Mistakes by the security and law enforcement agencies can have ‘truly terrible’ results, the Investigatory Powers Commissioner tells me. ‘Completely innocent people have to live with consequences for which there can be no proper rectification. Children may be taken into care. People have lost their jobs. Some have lost their homes.’ 

Joshua Rozenberg

Joshua Rozenberg

Sir Adrian Fulford (pictured), the appeal judge who monitors – and, in some cases, endorses – the use of covert powers, was responding to questions about his latest annual report, published at the end of last month. Of 926 errors recorded during 2017, the number assessed as ‘serious’ was 24. But only eight people had been notified. Writing on the UK Human Rights Blog, Dr Lawrence McNamara, a senior research fellow at the Bingham Centre, wanted to know why the other 16 victims of serious errors were never told. 

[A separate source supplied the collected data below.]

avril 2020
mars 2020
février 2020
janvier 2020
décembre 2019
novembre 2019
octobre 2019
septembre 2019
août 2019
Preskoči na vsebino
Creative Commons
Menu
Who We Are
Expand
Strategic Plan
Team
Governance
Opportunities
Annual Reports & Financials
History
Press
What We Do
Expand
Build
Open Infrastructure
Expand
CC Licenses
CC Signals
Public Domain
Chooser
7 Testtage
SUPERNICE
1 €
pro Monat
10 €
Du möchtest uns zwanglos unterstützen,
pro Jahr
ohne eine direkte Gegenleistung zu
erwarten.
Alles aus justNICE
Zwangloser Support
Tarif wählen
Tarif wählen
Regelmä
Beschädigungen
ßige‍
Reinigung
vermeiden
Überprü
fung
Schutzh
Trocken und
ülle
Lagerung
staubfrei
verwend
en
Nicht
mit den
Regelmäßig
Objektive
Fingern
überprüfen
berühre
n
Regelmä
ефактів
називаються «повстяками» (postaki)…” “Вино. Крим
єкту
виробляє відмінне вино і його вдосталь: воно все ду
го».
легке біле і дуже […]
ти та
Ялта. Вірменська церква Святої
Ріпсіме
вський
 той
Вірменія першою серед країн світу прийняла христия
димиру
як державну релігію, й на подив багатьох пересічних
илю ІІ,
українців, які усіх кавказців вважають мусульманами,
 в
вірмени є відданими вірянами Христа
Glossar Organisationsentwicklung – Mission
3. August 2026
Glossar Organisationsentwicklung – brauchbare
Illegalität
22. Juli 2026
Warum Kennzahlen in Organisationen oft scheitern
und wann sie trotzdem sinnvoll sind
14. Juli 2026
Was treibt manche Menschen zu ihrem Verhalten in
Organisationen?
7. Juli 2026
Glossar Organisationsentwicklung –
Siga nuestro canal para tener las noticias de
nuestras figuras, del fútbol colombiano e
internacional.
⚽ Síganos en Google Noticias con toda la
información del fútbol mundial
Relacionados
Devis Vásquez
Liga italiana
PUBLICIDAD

The 24 errors are summarised, anonymously, in the commissioner’s annual report. Or that, at least, was the plan: one of the errors was omitted, in error, while another was printed twice – a mistake by the typesetters that will be corrected online. It turns out that five innocent people were arrested by the police in 2017 and questioned about offences such as sexualised contact with children online and sharing indecent images of minors. A sixth was questioned in connection with a suspected homicide. In other cases, search warrants were executed at innocent people’s homes and computers seized. Many of these errors were caused by investigators mistyping computer IP addresses: a single misplaced digit can lead to the wrong person being identified. Corroboration was not sought. In one case, there were crossed wires in a street cabinet. 

Fulford wrote to eight people who were wrongly arrested or whose homes were wrongly searched to tell them they could complain to the Investigatory Powers Tribunal. It was decided that the remaining 16 had not been ‘adversely affected’ under the code of practice then in use: the new test will be whether they were ‘caused significant prejudice or harm’. If that requirement is not met, the commissioner cannot notify the victim. But how can the tribunal decide whether an error has been correctly categorised unless a victim is told about it and given an opportunity to complain?

We don’t know how many of those wrongly arrested or searched have lodged complaints. What we do know is that the tribunal, now headed by Lord Justice Singh, is a force to be reckoned with. This month it decided that the undeclared use of police body-worn cameras in a person’s home could amount to surveillance. Soon it will have to decide what protection members of the security and law enforcement agencies have against criminal and civil liability when they let undercover agents – ‘covert human intelligence sources’ – commit crimes to maintain their cover. 

Last year, the tribunal ordered British Transport Police to pay damages of nearly £47,000 to a former detective who had come under unlawful surveillance. This was not ‘intrusive surveillance’ – which is covert surveillance of residential premises or private vehicles. It was directed surveillance, which covers something as simple as following suspects on foot or in a vehicle, setting up cameras to record their movements, or covertly monitoring their social media activity. You might think that’s such a routine part of a detective’s work that it doesn’t need authorisation.

You would be wrong. Local authorities need permission from a magistrate. The police need permission from a senior officer. In most cases, says Fulford, investigators willingly comply with these requirements. But not in the case of Gary Davies, a retired police chief superintendent with an exemplary record who was cleared by a jury in 2017 of sexually assaulting three women on a crowded commuter train. 

Following a complaint, officers from British Transport Police arranged to follow and photograph Davies on a subsequent journey. They then arrested him and released his home address to the media. The police force accepted that their surveillance should have been authorised but claimed that a detective’s failure to obtain permission was merely a ‘technical breach’: a superintendent would have granted it if asked. Tribunal members were ‘astonished’ to hear this, given that the legal requirements were not even close to being met: for one thing, the detective doubted the complainant’s credibility. 

It was Singh, sitting with Mr Justice Holgate in the High Court last year, who confirmed that unregulated retention of communications data by telecommunications operators was inconsistent with EU law. And it is Fulford who has just recruited more than 50 officials to decide when some 600 public authorities with investigatory powers should have access to this data – the ‘who’, ‘where’ and ‘when’ of a message, but not what it says. Though the two appeal judges are entirely independent of each other, they are proving to be a formidable bulwark against the encroaching secret state.